[Task objective]:
With the pictures left out, every record must be reproduced exactly.

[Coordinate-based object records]
Segment Open

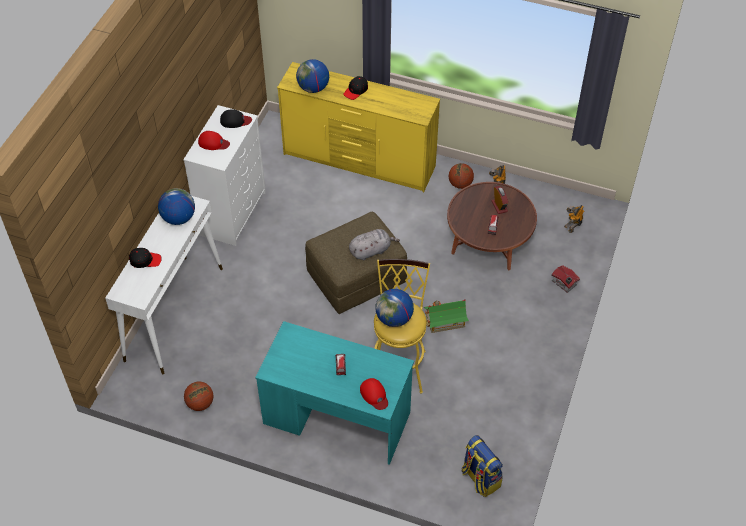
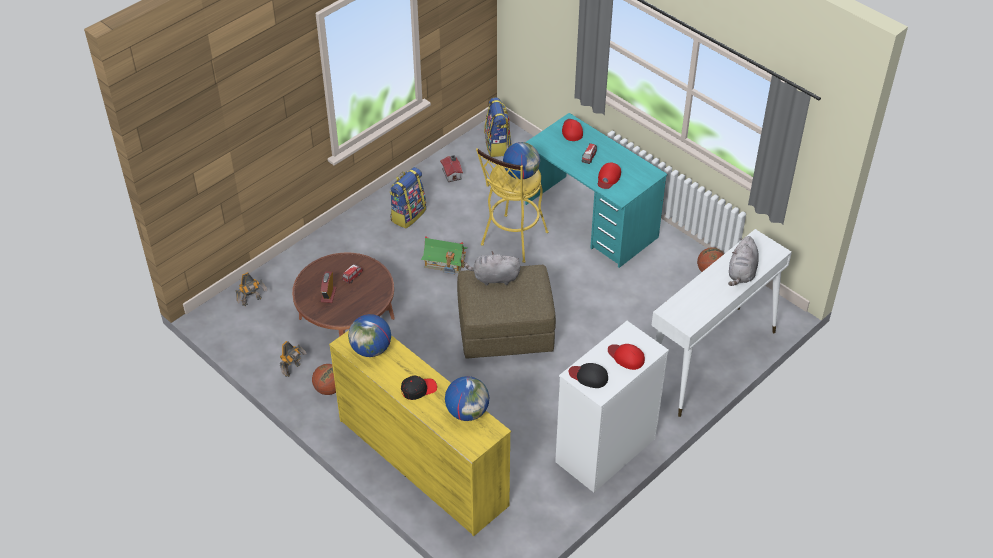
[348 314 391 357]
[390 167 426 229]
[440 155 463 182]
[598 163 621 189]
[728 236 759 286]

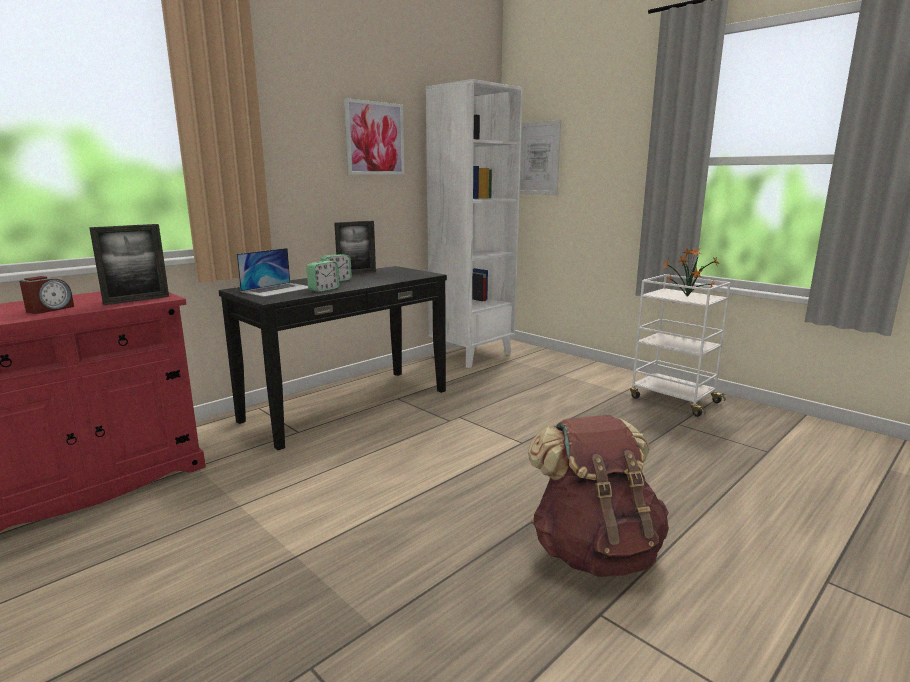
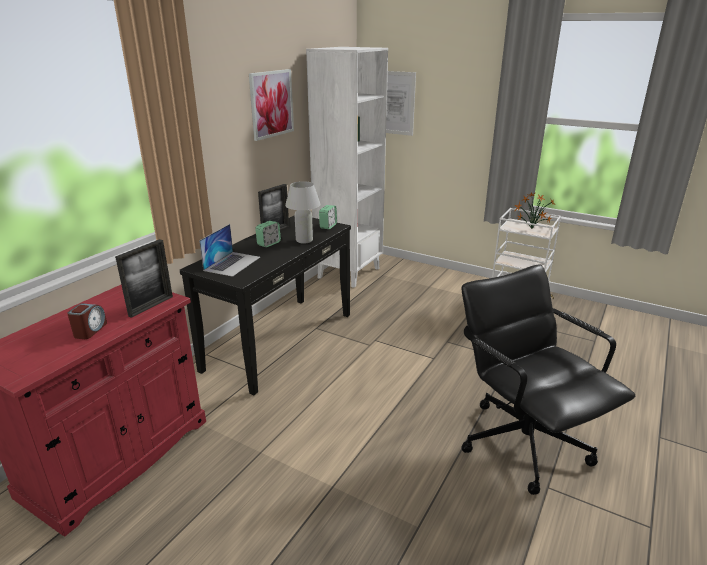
[285 181 321 244]
[319 205 337 229]
[462 264 635 495]

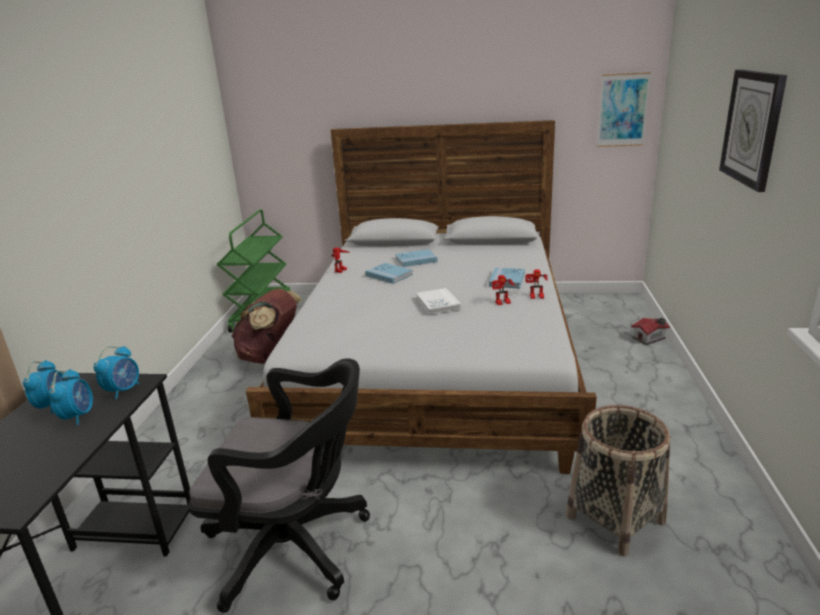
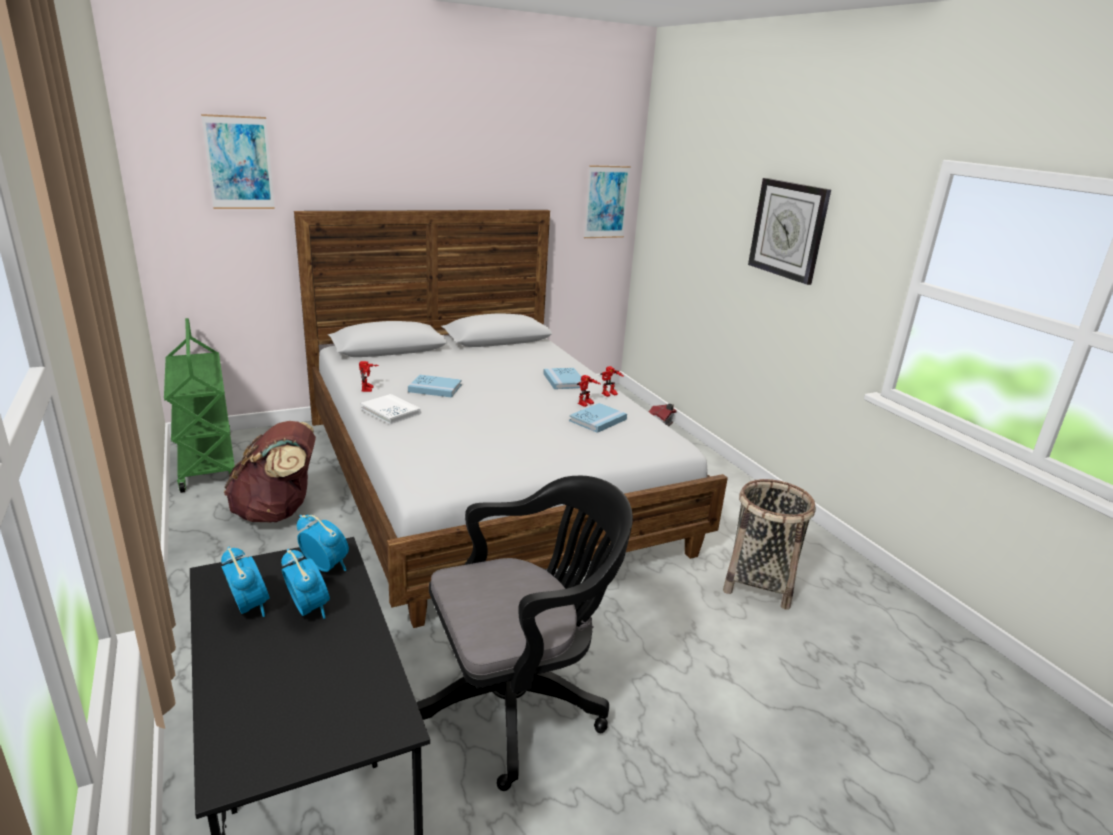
[201 114 275 209]
[297 515 349 572]
[361 394 421 424]
[569 403 627 433]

Segment Closed

[Answer box]:
[348 314 391 357]
[390 167 426 229]
[440 155 463 182]
[598 163 621 189]
[728 236 759 286]

[285 181 321 244]
[319 205 337 229]
[462 264 635 495]

[201 114 275 209]
[297 515 349 572]
[361 394 421 424]
[569 403 627 433]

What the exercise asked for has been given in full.